▸ Exercise details: At the line containing "pyautogui.mouseDown(button='middle')", begin setting down the entries exactly, and stop only after the last line.

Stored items
━━━━━━━━━━━━━━━━

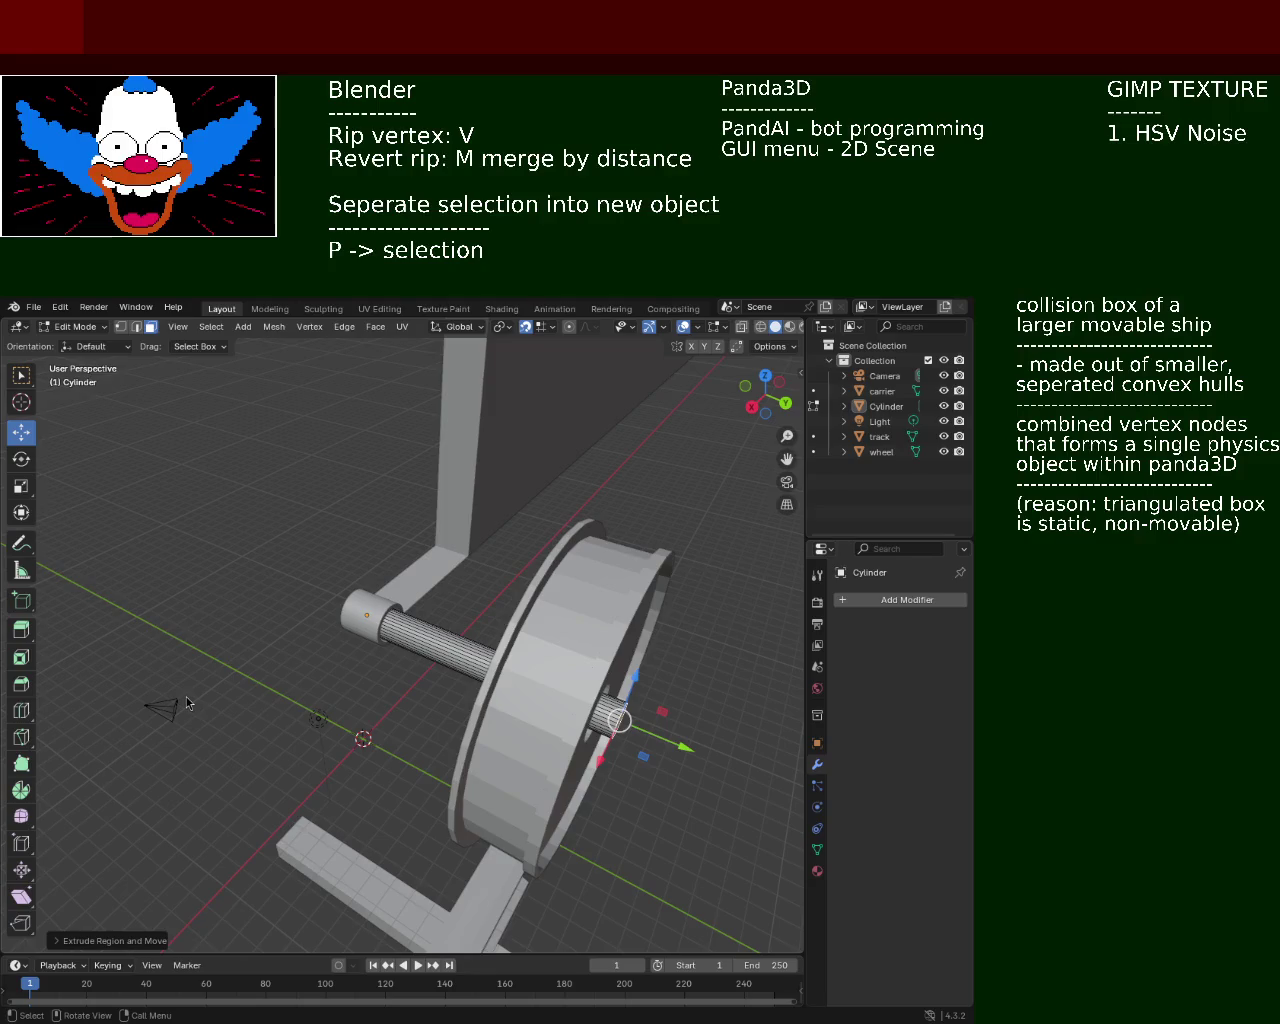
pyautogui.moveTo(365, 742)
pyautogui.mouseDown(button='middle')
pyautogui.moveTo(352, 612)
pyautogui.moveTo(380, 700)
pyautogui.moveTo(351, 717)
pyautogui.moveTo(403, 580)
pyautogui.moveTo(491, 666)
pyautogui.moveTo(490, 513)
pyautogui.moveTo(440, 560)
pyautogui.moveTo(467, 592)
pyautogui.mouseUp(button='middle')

━━━━━━━━━━━━━━━━

▸ Response area:
pyautogui.mouseDown(button='middle')
pyautogui.moveTo(352, 612)
pyautogui.moveTo(380, 700)
pyautogui.moveTo(351, 717)
pyautogui.moveTo(403, 580)
pyautogui.moveTo(491, 666)
pyautogui.moveTo(490, 513)
pyautogui.moveTo(440, 560)
pyautogui.moveTo(467, 592)
pyautogui.mouseUp(button='middle')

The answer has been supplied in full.